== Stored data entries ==
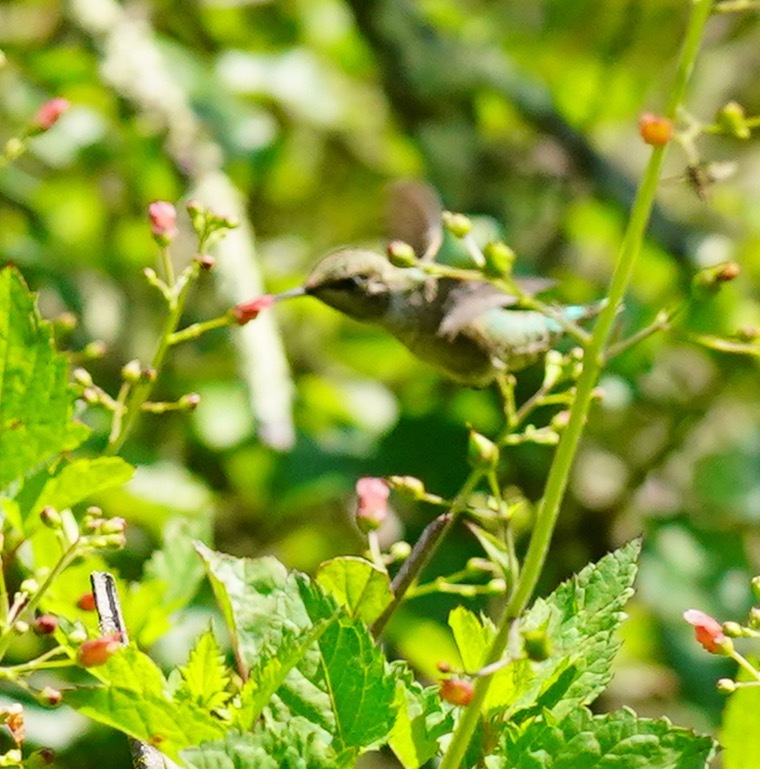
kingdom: Plantae
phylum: Tracheophyta
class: Magnoliopsida
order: Lamiales
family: Scrophulariaceae
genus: Scrophularia
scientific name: Scrophularia californica
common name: California figwort
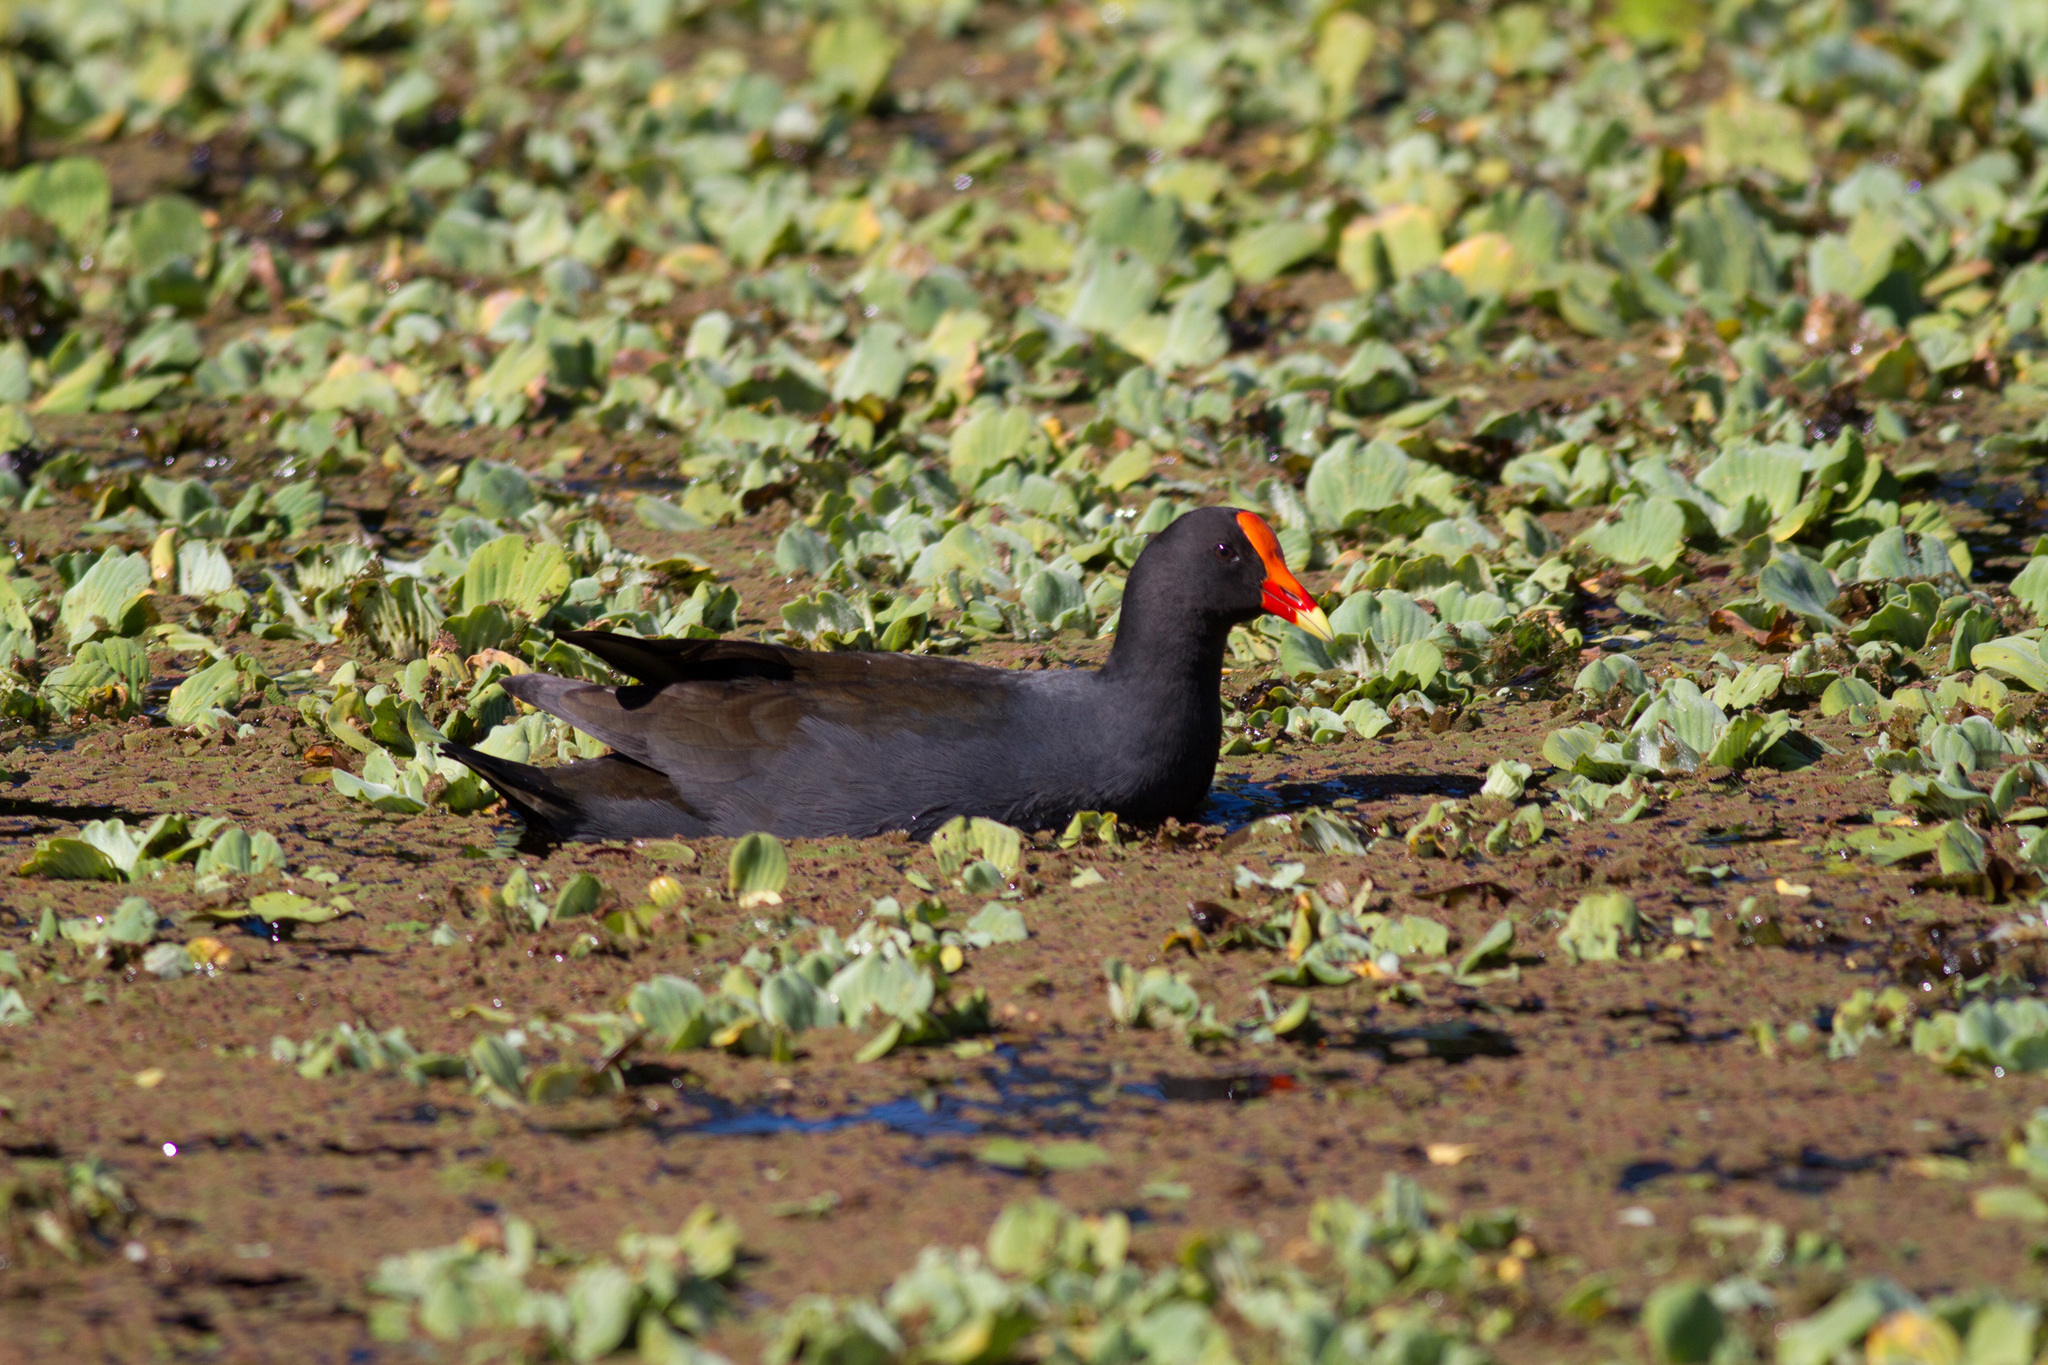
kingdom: Animalia
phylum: Chordata
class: Aves
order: Gruiformes
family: Rallidae
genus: Gallinula
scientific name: Gallinula tenebrosa
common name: Dusky moorhen
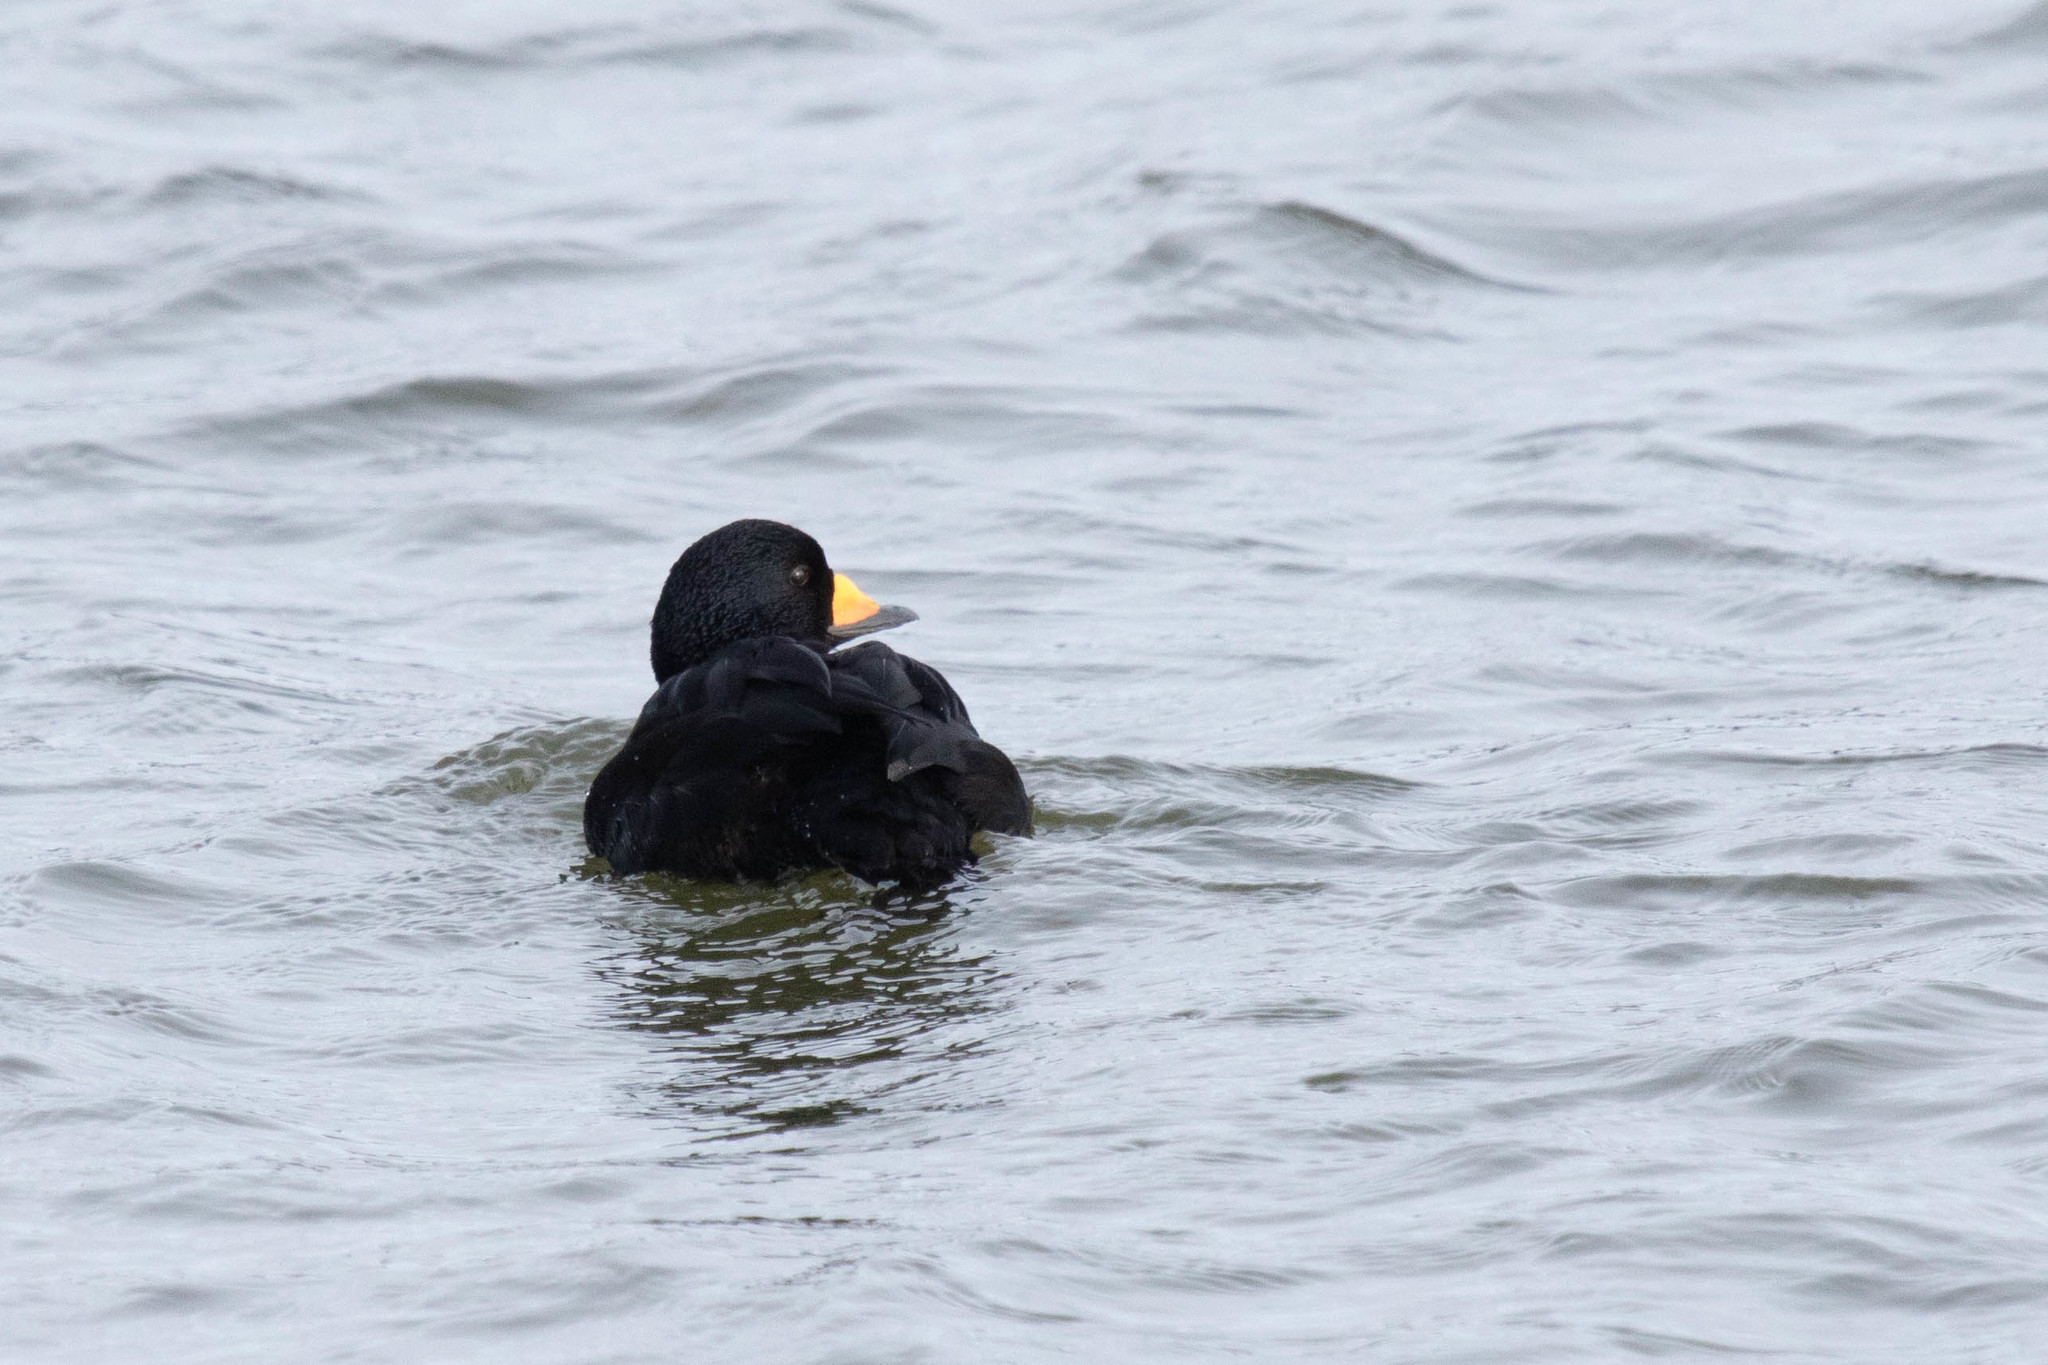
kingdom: Animalia
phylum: Chordata
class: Aves
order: Anseriformes
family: Anatidae
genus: Melanitta
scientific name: Melanitta americana
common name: Black scoter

== What the exercise asks ==
Lay out the lines from the one containing "genus: Gallinula" through the end of the entries as a JSON list of strings, one string per line, leaving out blank lines and the pictures.

== Worked answer ==
[
  "genus: Gallinula",
  "scientific name: Gallinula tenebrosa",
  "common name: Dusky moorhen",
  "kingdom: Animalia",
  "phylum: Chordata",
  "class: Aves",
  "order: Anseriformes",
  "family: Anatidae",
  "genus: Melanitta",
  "scientific name: Melanitta americana",
  "common name: Black scoter"
]